■ Texte source ■
※ ※ ※

Si les restrictions envisagées par les élus divergent quelque peu, leurs décisions ont pour point commun de se fonder sur le principe de précaution pour écarter la liberté de communication. Le Conseil est donc finalement invité à se prononcer sur la concurrence entre la liberté de communication et le principe de précaution d'une part, et entre la police générale et une police spéciale d'autre part. 

Les multiples facettes de la liberté de communication

La liberté de communication, comme la liberté de presse, est une de ces libertés à multiples facettes, qui englobe à la fois la liberté d'expression et la liberté d'entreprendre. Dès le 18 septembre 1986, le Conseil constitutionnel a ainsi précisé que les auditeurs et téléspectateurs ont le droit d'installer des antennes de réception radio ou de télévision sur leur habitation, reconnaissant ainsi l'existence d'un droit d'envoyer, et pour les clients de recevoir, les émissions herziennes et plus tard satellitaires. Si aucune décision ne porte précisément sur la téléphonie mobile, il n'en demeure pas moins que l'installation des antennes relais peut être considérée comme le moyen d'exercice d'une forme très actuelle de la liberté de communication.

※ ※ ※

■ Extrait des données ■
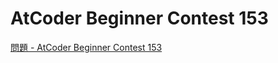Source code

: AtCoder Beginner Contest 153
===

[問題 - AtCoder Beginner Contest 153](https://atcoder.jp/contests/abc153/tasks)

※ ※ ※

■ Votre tâche ■
D'après le texte sur la liberté de communication, à quelle date le Conseil constitutionnel a-t-il précisé que les auditeurs et téléspectateurs ont le droit d'installer des antennes de réception sur leur habitation ?

■ Corrigé de l'exercice ■
Le 18 septembre 1986.